* Selected excerpt
- - - - -
Why Oh Why Can't We Have a Better Press Corps? (Steno Sue Schmidt of the Washington Post Strikes Again)
I don't read Susan Schmidt--"Steno Sue"--of the Washington Post. But I have a correspondent who does:
In her article on Safavian, Schmidt writes that the prosecutor "asked the judge to add a perjury conviction to Safavian's crimes for his testimony at trial." Does she know so little about the judicial system that she thinks a judge can simply "add" a conviction at sentencing?... [W]hat the prosecutor was likely doing was asking the judge to add "points" to the sentencing guidelines, based on Safavian's obvious lying...
Schmidt also writes: "The 18-month jail sentence was about halfway between the 30 to 36 months sought by government prosecutors and the defense's proposal for alternative sentencing that would avoid any prison time at all." It seems likely that the 30 to 36 months is what was in the sentencing guidelines -- so that the judge gave Safavian a break relative to what the system anticipates.
But we don't really know, do we?
The Post assigns someone who doesn't know what was going on to write the story, doesn't it? I'm not a lawyer, so I have some digging to do to find out.
This "quality" of reporting is the principal reason I don't think the Post will last the decade. Unless you know the reporter and know that they are reliable, the phrase "staff writer for the Washington Post shakes your trust:
Official in Abramoff Case Sentenced to 18 Months - washingtonpost.com: Official in Abramoff Case Sentenced to 18 Months: By Susan Schmidt: Washington Post Staff Writer: Saturday, October 28, 2006; A03A federal judge yesterday sentenced David H. Safavian, a former top Bush administration official, to 18 months in prison for lying and concealing unethical dealings with lobbyist Jack Abramoff.
- - - - -
* Problem 1
In the records, change "Debut" to "Start" in the lines starting at the first line of the records and ending with the line that contains "nominalizările". Keep everything else as it is, and please leave out the picture lines.
These records are unrelated to the commentary on the Washington Post's Safavian coverage.

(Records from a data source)
- - - - -
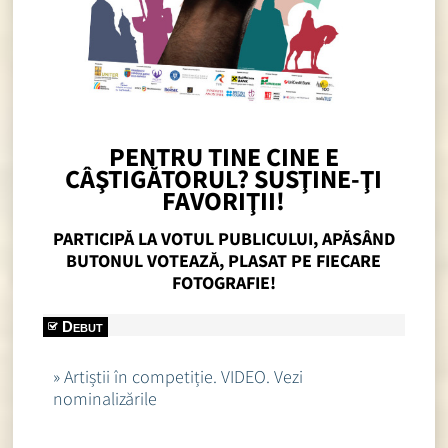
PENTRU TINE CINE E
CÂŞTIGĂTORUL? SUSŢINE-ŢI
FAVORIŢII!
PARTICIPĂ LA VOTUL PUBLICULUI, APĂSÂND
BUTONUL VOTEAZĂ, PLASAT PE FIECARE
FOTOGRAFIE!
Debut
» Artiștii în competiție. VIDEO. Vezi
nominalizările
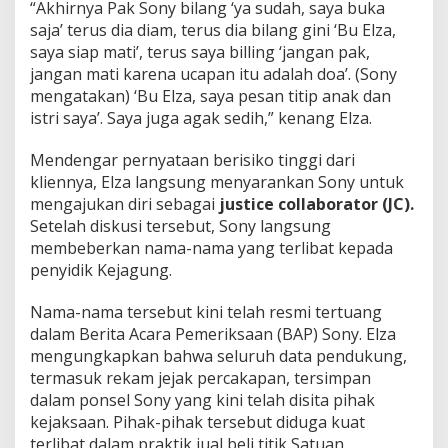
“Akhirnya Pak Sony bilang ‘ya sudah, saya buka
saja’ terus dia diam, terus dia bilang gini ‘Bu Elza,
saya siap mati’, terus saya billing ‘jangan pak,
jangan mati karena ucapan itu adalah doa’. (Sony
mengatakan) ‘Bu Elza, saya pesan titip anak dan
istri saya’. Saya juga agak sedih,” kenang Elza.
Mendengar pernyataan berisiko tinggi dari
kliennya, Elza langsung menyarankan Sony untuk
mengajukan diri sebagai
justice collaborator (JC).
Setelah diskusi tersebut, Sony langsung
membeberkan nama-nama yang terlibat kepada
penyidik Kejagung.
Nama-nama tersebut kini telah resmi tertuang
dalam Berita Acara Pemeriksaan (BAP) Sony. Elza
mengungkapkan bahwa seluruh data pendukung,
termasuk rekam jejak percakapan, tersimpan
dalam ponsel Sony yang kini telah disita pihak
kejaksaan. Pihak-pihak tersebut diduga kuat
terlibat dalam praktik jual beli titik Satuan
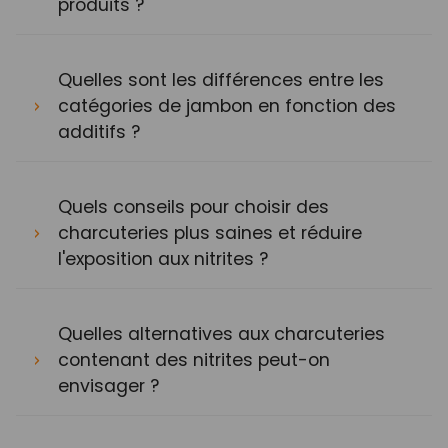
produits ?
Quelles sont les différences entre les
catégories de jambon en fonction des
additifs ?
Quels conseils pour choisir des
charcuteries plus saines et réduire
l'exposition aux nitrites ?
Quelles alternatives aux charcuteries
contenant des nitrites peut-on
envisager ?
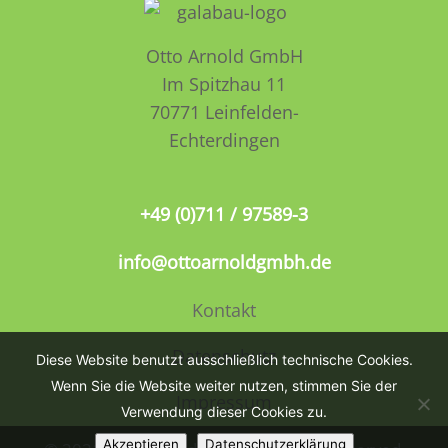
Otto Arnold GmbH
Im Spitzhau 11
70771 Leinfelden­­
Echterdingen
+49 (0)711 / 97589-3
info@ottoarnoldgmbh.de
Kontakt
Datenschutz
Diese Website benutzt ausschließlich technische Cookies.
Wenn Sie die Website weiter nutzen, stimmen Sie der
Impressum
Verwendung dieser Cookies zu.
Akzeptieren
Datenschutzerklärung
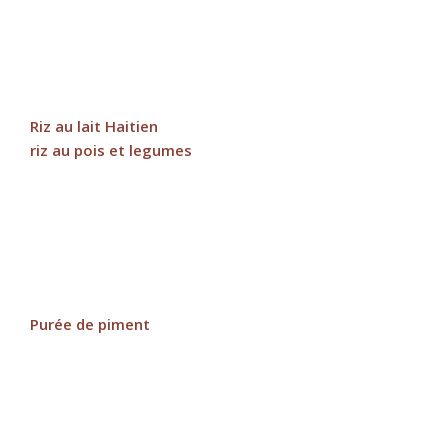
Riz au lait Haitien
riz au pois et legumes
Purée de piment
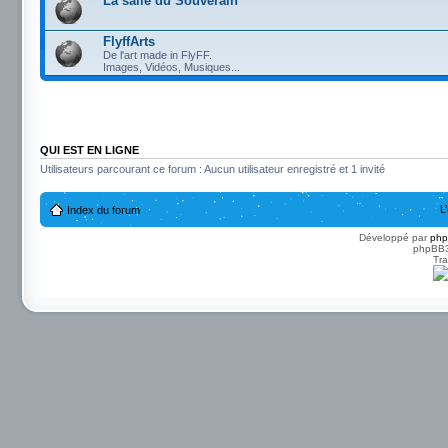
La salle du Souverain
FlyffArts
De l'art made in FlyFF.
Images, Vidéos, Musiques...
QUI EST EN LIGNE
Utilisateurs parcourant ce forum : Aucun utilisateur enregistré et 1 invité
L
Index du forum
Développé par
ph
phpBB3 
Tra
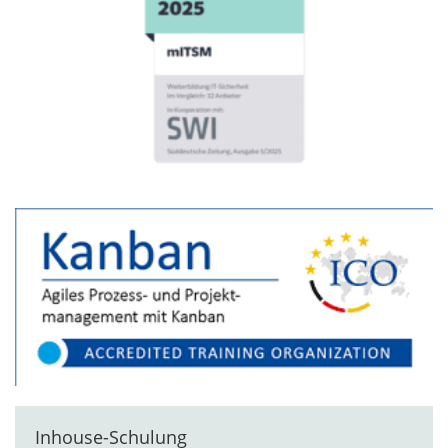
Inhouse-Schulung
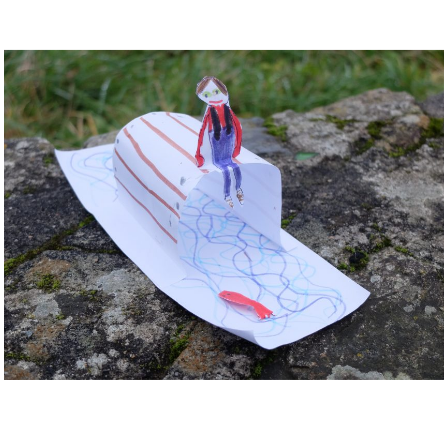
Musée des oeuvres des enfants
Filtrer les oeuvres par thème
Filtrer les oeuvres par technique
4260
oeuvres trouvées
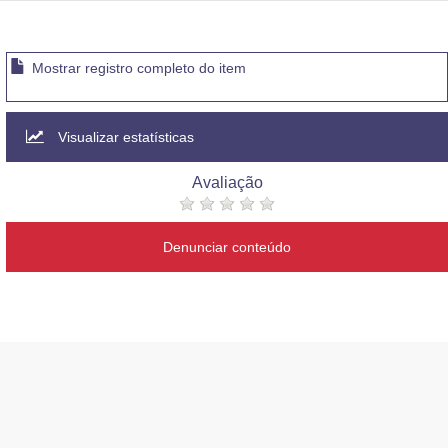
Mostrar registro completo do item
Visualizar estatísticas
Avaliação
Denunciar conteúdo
- - - - -
* Problem 2
Go on with the commentary on the Washington Post's Safavian coverage after its last sentence.

* Answer box 1
PENTRU TINE CINE E
CÂŞTIGĂTORUL? SUSŢINE-ŢI
FAVORIŢII!
PARTICIPĂ LA VOTUL PUBLICULUI, APĂSÂND
BUTONUL VOTEAZĂ, PLASAT PE FIECARE
FOTOGRAFIE!
Start
» Artiștii în competiție. VIDEO. Vezi
nominalizările

* Answer box 2
During an unusual hearing that lasted much of the day, U.S. District Judge Paul L. Friedman wrestled with how to mete out justice to Safavian. He said Safavian was a man who had "pulled himself up by his bootstraps" and had been "a very good person to a lot of people." But, the judge said, Safavian also committed "an abuse of the public trust" in his relationship with the lobbyist. "Did he believe in public service? I guess he did," Friedman said. "But he also wanted someday to join Mr. Abramoff in that lucrative lobbying business." Friedman lamented that Washington has become "more and more corrupt," increasingly a home to greedy lobbyists and politicians on the take.
Safavian, 39, a former chief of staff for the General Services Administration, wept as he told Friedman that he knows now he never should have given Abramoff inside information about government-owned real estate that the lobbyist wanted to acquire. At the time, Safavian said, he thought what he was doing was innocuous. "I didn't see anything wrong in helping Jack," he said.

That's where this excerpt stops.